STATED GOAL
Can you render every row below as a numbered list, with any blank lines left out?

EXTRACTED MATERIAL
◇ ◇ ◇

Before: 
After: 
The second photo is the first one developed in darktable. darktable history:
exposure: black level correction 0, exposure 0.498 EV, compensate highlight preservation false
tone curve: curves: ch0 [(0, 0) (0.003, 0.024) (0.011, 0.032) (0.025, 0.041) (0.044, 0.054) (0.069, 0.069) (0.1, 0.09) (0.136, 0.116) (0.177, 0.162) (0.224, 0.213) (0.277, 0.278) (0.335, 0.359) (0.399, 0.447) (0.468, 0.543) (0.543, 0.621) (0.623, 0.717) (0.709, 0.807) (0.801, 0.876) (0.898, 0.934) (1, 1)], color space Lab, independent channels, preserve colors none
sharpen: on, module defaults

◇ ◇ ◇

TASK ANSWER
1. Before: 
2. After: 
3. The second photo is the first one developed in darktable. darktable history:
4. exposure: black level correction 0, exposure 0.498 EV, compensate highlight preservation false
5. tone curve: curves: ch0 [(0, 0) (0.003, 0.024) (0.011, 0.032) (0.025, 0.041) (0.044, 0.054) (0.069, 0.069) (0.1, 0.09) (0.136, 0.116) (0.177, 0.162) (0.224, 0.213) (0.277, 0.278) (0.335, 0.359) (0.399, 0.447) (0.468, 0.543) (0.543, 0.621) (0.623, 0.717) (0.709, 0.807) (0.801, 0.876) (0.898, 0.934) (1, 1)], color space Lab, independent channels, preserve colors none
6. sharpen: on, module defaults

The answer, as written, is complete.